I'm no expert on Hollywood but if I had to make a choice, I'd pick the MPAA rating board as the most embarrassing thing in the business.

It's really easy to trash them for making stupid, overly conservative choices that make a mockery of the home of the supposedly free, but more than the frustration at having the sacred right of personal creativity put under a microscope to be dissected and classified and placed in a neat little box -- all in secret -- what we ought to be most upset about is how the studio system is making all of us, from the audience to the movie makers, feel ashamed to even be a part of it.
It may seem like such a simple and silly thing to get in a twist over, but the problems that Kevin Smith is having with the MPAA over his new comedy are a great example of a system that is steadily allowing some of the most disgusting graphic violence imaginable (Hostel, The Hills Have Eyes) into theaters and our homes while turning every scene involving crude humor, salty language, and sex into watered-down PG-13, fit for all ages, races, religions and creeds, crap that is completely and utterly devoid of entertainment value.

Of course that's the point.

What kind of story film makers want to tell isn't relevant, only what stories and kinds of movies the ratings board want to see is what will pass with flying colors.

Doesn't matter if the film is tailor made for adults that actually want to see some of this stuff, if it's not what the ratings board wants to see, then it won't get a pass. Smith knows it, and everyone knows it. If it wasn't so offensive it might actually be comical, because light hearted comedy is all we're going to be left with if industry players don't give serious consideration to dismantling the MPAA rating system.

If you haven't seen the documentary that Kirby Dick made about the rating system, do yourself a favor and rent or it. There's little I can say that isn't perfectly illustrated in that film; the absurdity of it all is laid bare. But what Dick didn't cover in his film was the length to which the MPAA will go to censor movies, and lets be honest about this and call it what it is: censorship. One group gives the movie a rating, and another group that shows movies won't show movies that get a certain rating. That's just begging people to using the most extreme rating whether it is warranted or not to keep a movie out of the public square.

The MPAA claims authority over ancillary material that is not the film itself, but related to it. I didn't even know this was possible and was horrified to find out that it's actually legal. We're talking TV trailers, radio spots, even movie posters. In the recent case of Kevin Smith, he cut together a trailer of his own -- something the studio usually does when it's official -- made up entirely of scenes that were not in the final cut of the film. It's like a DVD extra given away for free online, something Smith has done previously with no complaints from the MPAA or anyone else.

This time the MPAA cried, stamped its feet, and had the trailer taken offline until they could rate it.

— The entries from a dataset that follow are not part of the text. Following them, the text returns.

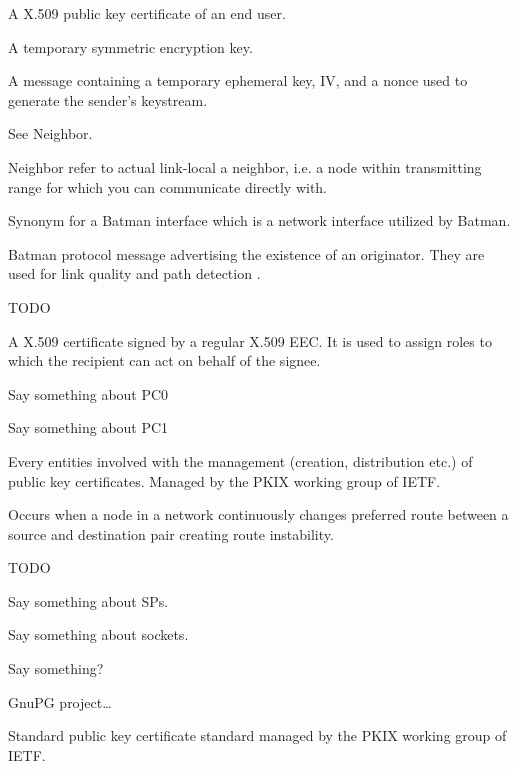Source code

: \begin{acronym}
	A X.509 public key certificate of an end user.
	
	A temporary symmetric encryption key. 

	A message containing a temporary ephemeral key, IV, and a nonce used to
	generate the sender's keystream.

	See Neighbor.


	Neighbor refer to actual link-local a neighbor, i.e. a node within
	transmitting range for which you can communicate directly with.

	Synonym for a Batman interface which is a network interface utilized by
	Batman.

	Batman protocol message advertising the existence of an originator. They are
	used for link quality and path detection \cite{batman_rfc}. %


	TODO

	A X.509 certificate signed by a regular X.509 EEC. It is used to assign roles
	to which the recipient can act on behalf of the signee.

	Say something about PC0
	
	Say something about PC1
	
	
	Every entities involved with the management (creation, distribution etc.) of
	public key certificates. Managed by the PKIX working group of IETF.


	Occurs when a node in a network continuously changes preferred route between a
	source and destination pair creating route instability.


	TODO

	Say something about SPs.


	Say something about sockets.

	Say something?

	GnuPG project\ldots

	Standard public key certificate standard managed by the PKIX working group of
	IETF.

\end{acronym}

Seriously. They claimed the authority to rate a movie trailer containing scenes that don't appear in the film that was only shown on the Internet. That's bad enough since it unquestionably goes beyond censorship into rank fascism the likes of which are only supposed to exist in theory in this country, a quaint idea you'd find in a history book or read about in other countries.

It's not supposed to exist here, and yet the studio system relies on it every day.

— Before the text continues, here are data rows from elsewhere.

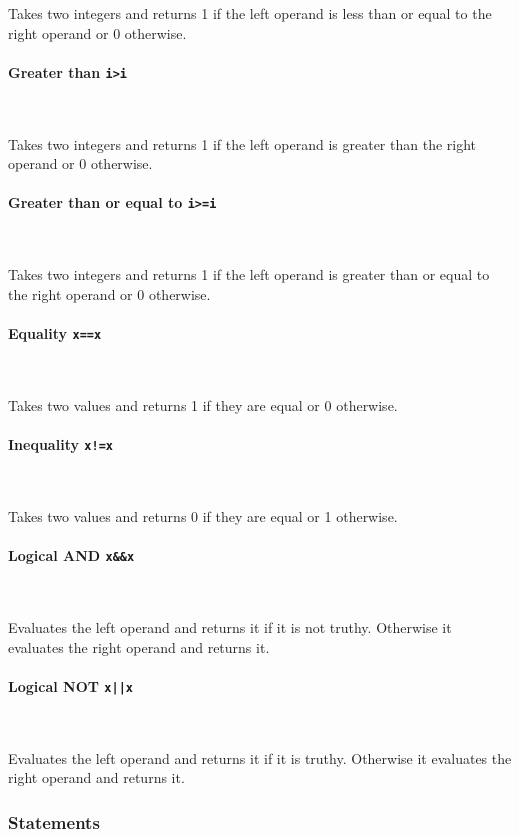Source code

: Takes two integers and returns 1 if the left operand is less than or equal to the right operand or 0 otherwise.

\paragraph{Greater than \quad \texttt{i>i}} \

Takes two integers and returns 1 if the left operand is greater than the right operand or 0 otherwise.

\paragraph{Greater than or equal to \quad \texttt{i>=i}} \

Takes two integers and returns 1 if the left operand is greater than or equal to the right operand or 0 otherwise.

\paragraph{Equality \quad \texttt{x==x}} \

Takes two values and returns 1 if they are equal or 0 otherwise.

\paragraph{Inequality \quad \texttt{x!=x}} \

Takes two values and returns 0 if they are equal or 1 otherwise.

\paragraph{Logical AND \quad \texttt{x\&\&x}} \

Evaluates the left operand and returns it if it is not truthy. Otherwise it evaluates the right operand and returns it.

\paragraph{Logical NOT \quad \texttt{x||x}} \

Evaluates the left operand and returns it if it is truthy. Otherwise it evaluates the right operand and returns it.

\subsubsection{Statements}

I reluctantly support the idea that the government should step in and be involved in rating films because, as has been stated in Kirby Dick's film, in that instance at the very least you have the option of judicial review. If something doesn't happen to your liking, you have a fair venue of objective appeal. That beats a closed, rigged system any day, even if run by the government.

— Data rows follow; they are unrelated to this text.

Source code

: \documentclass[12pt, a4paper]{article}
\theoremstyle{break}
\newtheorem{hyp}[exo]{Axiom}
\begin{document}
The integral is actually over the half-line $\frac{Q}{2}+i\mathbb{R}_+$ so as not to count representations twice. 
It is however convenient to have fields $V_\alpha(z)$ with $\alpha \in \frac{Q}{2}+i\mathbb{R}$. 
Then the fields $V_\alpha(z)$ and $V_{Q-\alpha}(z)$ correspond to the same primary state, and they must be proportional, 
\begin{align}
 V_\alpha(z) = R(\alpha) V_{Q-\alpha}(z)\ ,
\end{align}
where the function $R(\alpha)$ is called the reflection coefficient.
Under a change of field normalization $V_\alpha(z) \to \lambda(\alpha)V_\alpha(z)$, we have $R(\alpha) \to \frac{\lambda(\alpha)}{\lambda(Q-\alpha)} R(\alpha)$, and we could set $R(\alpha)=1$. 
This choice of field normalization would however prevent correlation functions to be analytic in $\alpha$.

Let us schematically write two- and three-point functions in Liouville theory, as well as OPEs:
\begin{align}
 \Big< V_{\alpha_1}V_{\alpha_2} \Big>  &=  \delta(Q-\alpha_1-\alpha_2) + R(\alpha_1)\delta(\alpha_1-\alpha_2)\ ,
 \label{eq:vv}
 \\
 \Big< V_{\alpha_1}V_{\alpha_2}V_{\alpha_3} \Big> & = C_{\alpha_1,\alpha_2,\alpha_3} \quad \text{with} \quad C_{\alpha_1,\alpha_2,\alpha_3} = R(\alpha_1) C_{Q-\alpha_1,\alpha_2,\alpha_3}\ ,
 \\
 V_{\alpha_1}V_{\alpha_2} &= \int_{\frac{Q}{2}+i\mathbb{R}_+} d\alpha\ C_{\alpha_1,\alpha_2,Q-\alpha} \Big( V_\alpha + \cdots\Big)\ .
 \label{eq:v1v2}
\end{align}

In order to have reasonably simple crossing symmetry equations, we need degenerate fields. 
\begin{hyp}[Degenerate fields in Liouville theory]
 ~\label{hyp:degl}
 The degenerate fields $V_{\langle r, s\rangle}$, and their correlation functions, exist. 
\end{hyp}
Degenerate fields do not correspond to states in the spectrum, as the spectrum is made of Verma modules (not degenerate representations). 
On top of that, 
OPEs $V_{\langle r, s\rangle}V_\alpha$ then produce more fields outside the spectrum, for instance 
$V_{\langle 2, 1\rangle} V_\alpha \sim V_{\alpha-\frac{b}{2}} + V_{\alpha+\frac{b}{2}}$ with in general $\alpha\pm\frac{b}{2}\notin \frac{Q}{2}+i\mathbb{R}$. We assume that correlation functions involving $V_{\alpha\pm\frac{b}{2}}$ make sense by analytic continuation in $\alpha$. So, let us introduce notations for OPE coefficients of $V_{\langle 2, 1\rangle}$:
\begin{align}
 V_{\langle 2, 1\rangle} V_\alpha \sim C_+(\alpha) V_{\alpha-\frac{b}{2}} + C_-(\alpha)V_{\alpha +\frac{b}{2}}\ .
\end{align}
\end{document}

The story unfortunately only gets worse from there.

Reports are floating around now that the MPAA, after doing a fantastic impression of Stalin a few weeks ago when they purged his unofficial trailer from the Internet, has rated Zack & Miri Make a Porno -- a comedy with little and probably not any real nudity at all -- the most restrictive it could have possibly gotten: NC-17. There probably aren't even a dozen theaters in the entire country that will screen NC-17 films, meaning if it were to stand, the movie might as well not have been produced at all.

The Weinsteins and Smith will edit the film down to get it out to audiences of course, even though it's probably just fine as it is. What choice do they have? Smith doesn't appeal to or write for children, he writes for young adults and those are the people who want to see what he's selling. People actually want that stuff (including me) and the MPAA is saying to our face that we're not mature enough to see it, and even if we are, we're evil, filthy, disgusting sinners for wanting it and we can't have it anyway.

It is long past time for the MPAA rating system to be retired.